VIII – ILEGALIDADE DA UTILIZAÇÃO SIMULTÂNEA DE MÉTODOS DIRECTOS E INDIRECTOS


Quanto à ilegalidade da utilização simultânea de métodos directos e indirectos dir-se-á, tal como na douta sentença recorrida, que “as correcções efectuadas no âmbito do procedimento de inspecção tributária com recurso a métodos indirectos dizem respeito a aquisições intracomunitárias, enquanto as correcções com recurso a métodos directos dizem respeito a correcções relativas ao apuramento do lucro tributável que se traduziram em correcções por imposição legal”, sendo certo que “a lei não veda a possibilidade que, no mesmo procedimento se efectuem correcções com métodos directos e indirectos simultaneamente”.

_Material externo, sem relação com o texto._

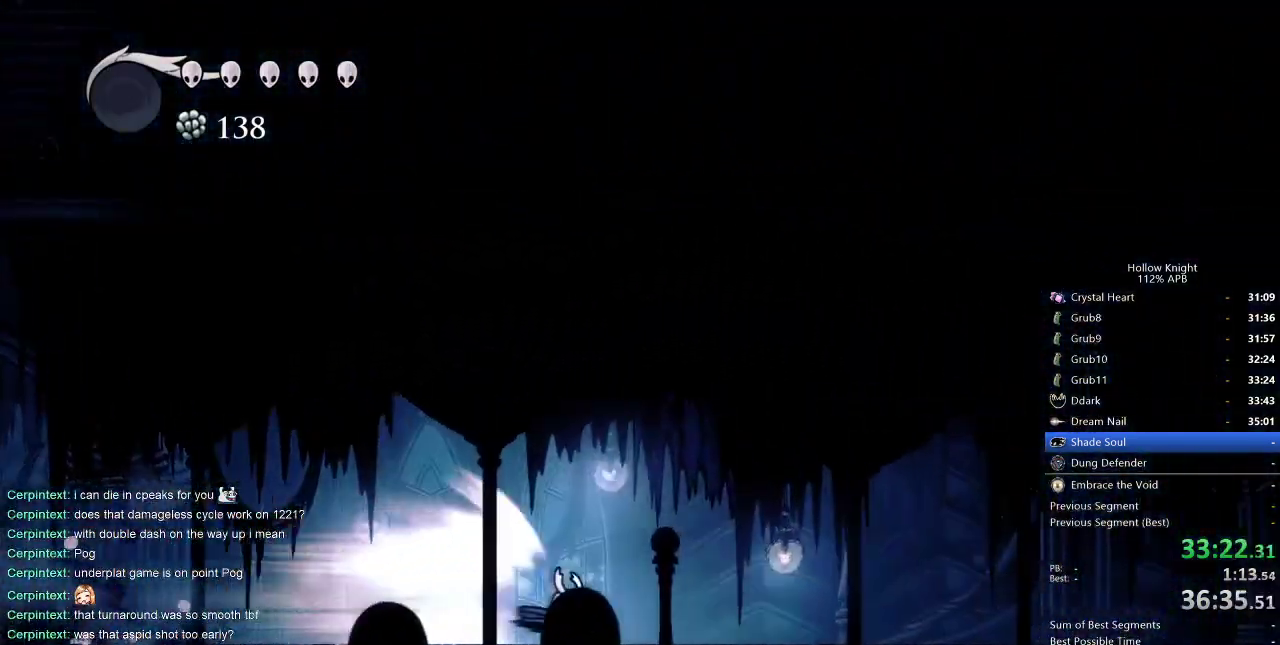
{"keys": [], "events": []}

IX – ERRO NA QUANTIFICAÇÃO

Invoca o recorrente que a considerar-se que estamos perante aquisições intracomunitárias, em sede de IVA tais operações são neutras, pois o imposto que a impugnante tinha de liquidar também o podia deduzir.
Esquece, porém, que, no apuramento do IVA devido nas transacções intracomunitárias, é obrigatório para o contribuinte a liquidação do imposto devido nas aquisições de bens, mas é já facultativa a dedução desse mesmo imposto suportado nas aquisições. E se o contribuinte não exercer o direito â dedução do imposto suportado, não cabe à Administração Tributária, oficiosamente, exercê-lo. (cf. Ac. deste TCA Sul, de 28/10/2003, Proc. 229/03).

3 - Pelo exposto, entendendo que sentença recorrida não merece qualquer censura, emito parecer no sentido de ser negado provimento ao recurso.